El Pleno de la Asamblea debatirá pasado mañana la aprobación definitiva de los Presupuestos de la administración autonómica para 2022, unas cuentas que alcanzan un montante histórico de casi 400 millones de euros y que están llamadas a ser cruciales para orientar la consolidación de un nuevo modelo económico y de ciudad con el apoyo de los fondos europeos.
A diferencia del resto del arco parlamentario, Vox ha optado políticamente por desmarcarse de hacer cualquier esfuerzo por negociar con el Gobierno para intentar mejorar el documento con alguna aportación. Con las elecciones de 2023 como brújula exclusiva y la obsesión por presentarse en soledad mesiánica como únicos posibles salvadores del porvenir de Ceuta, la formación ultraderechista se ha lavado las manos.

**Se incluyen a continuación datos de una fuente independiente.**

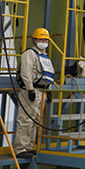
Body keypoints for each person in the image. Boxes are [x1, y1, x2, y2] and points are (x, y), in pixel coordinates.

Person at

Aún así, el segundo grupo de la oposición en la Asamblea hubiera tenido en la presentación de enmiendas la oportunidad de contribuir al beneficio general con matices de provecho desde un punto de vista estrictamente técnico y económico, pero tampoco ha acertado. Al contrario, los de Juan Sergio Redondo han puesto en evidencia un total desconocimiento en el ámbito de la gestión presupuestaria tildando de “descuadres” lo que para los técnicos son ajustes contables entre entidades públicas. A la vista de la nómina de asesores a disposición de los Grupos con representación institucional lo mínimo que se puede exigir a sus documentos es que den la talla desde un punto de vista formal aunque algunos de sus electos eludan la responsabilidad que se les ha asignado al ser elegidos para ocupar los escaños del Pleno.